Occasionally, well-meaning Americans ask me what’s an appropriate way to observe Memorial Day. We don’t have a lot of somber holidays on our calendar. In a culturally “Easter and Christmas” society, there’s not a lot of thought spared for Good Friday.
What’s so good about it, anyway? It commemorates the day a Jew was butchered in public or, as we say on Earth, “Friday.” A fine weekend opener.
Memorial Day commemorates our battle-fallen soldiers. People have leveraged this reverence in various ways. Every year, the internet graces us with reminders that Confederate soldiers were patriots, too. They like to forget that the seeds of Decoration Day, later Memorial Day, were planted by freed slaves and missionaries on May 1, 1865.
Those Americans good and true mustered to honor Union soldiers who died at a planter’s horse track that had been converted to a military prison. At least 257 United States soldiers died there of malnutrition, disease, and untreated injuries, and were pushed into unmarked graves. The local black citizenry undertook to ensure their bodies received proper burial and honors, erecting a sign over the entrance to the cemetery they built. Whether intentionally or unintentionally layered in its meaning, the sign read “Martyrs of the Race Course.”

To this day, Americans have grown the tradition, although it’s curiously young (the precise age of my spouse) as a federally recognized holiday. Memorial Day has expanded, in many families, to decorating the graves of loved ones, whether or not military service contributed either to their demise or their life stories.
In general, it’s a holiday that carries overtones of gratitude to those who sacrificed for the nation; for us. To me, it’s a reminder that bigger minds and bigger hearts must ultimately prevail: that in order to have a nation worth preserving, we must continuously build, strive, rebuild, and maintain her. Frankly, it’s a bit like running a vintage car with a constantly evolving blend of newer components: re-engineering is a constant requirement.

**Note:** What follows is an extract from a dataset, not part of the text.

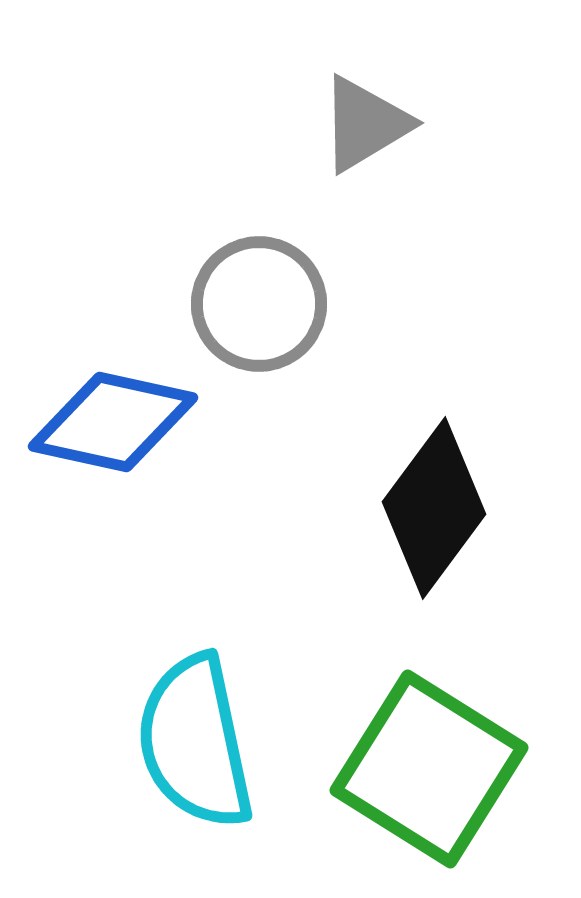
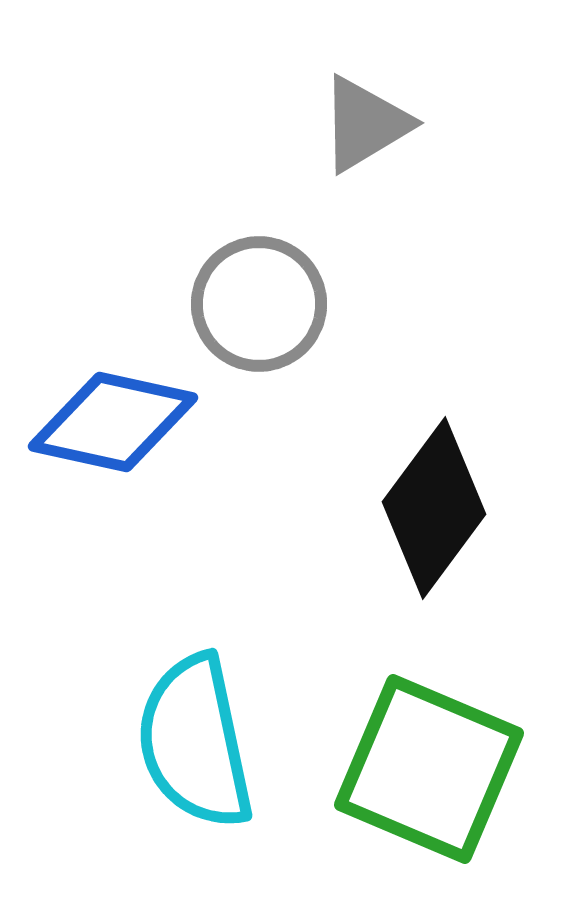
green square: rotated 9 degrees counterclockwise
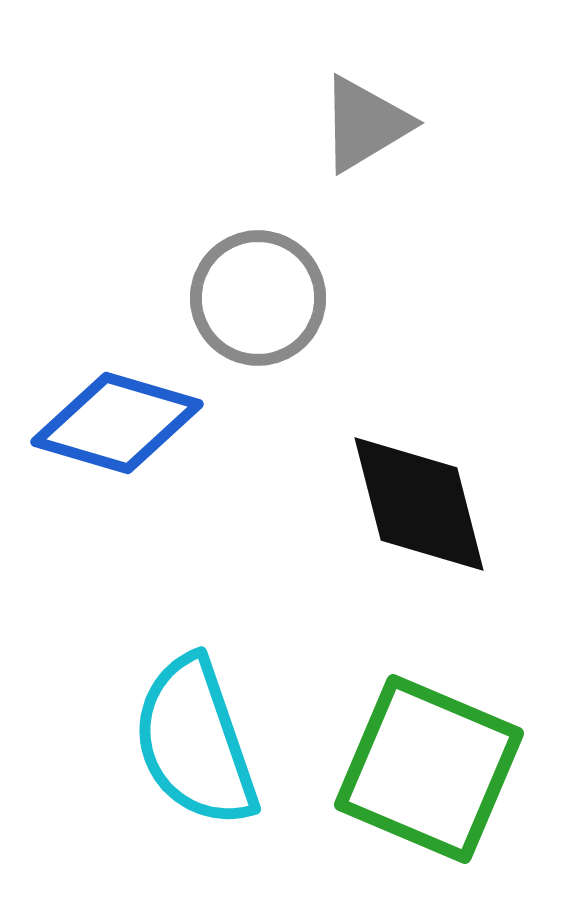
gray circle: moved 1 px left, 6 px up
blue diamond: moved 4 px right, 1 px down; rotated 4 degrees clockwise
black diamond: moved 15 px left, 4 px up; rotated 51 degrees counterclockwise
cyan semicircle: rotated 7 degrees counterclockwise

Which is part of how I’m spending Memorial Day weekend this year: meditatively tinkering on a mildly incontinent British roadster with more torque than brains (kinda like me, kinda like my country; ’tis of thee!).
Will I talk to some military buddies? Probably. I’ll drive out today, to walk the grounds at Tahoma National Cemetery, but I’ll also prune down our backyard because I’m goddamned grateful to have one and to find myself here, in a peaceful part of the Pacific Northwest corner of these United States, where I have that grass-booted opportunity because I’m still breathing, still enjoying this life that, if I’m honest, many others paid a dear price for.
I won’t turn it down. I don’t think you should, either. If you want to barbecue, throw a street dance, or blast your motorcycle down a winding road, alone; if you want to take your boat out and fish with friends or crack a frosty six-pack of beer or root beer or White Claw (seriously?), do your thing. No soldier, living or dead, would begrudge you the joy they believed, in their hearts, was worth their lives.
I’ll be enjoying my life right through to the end of this holiday weekend, including the somber remembrances.
And then, because I’m an American, I’ll go buy a refrigerator.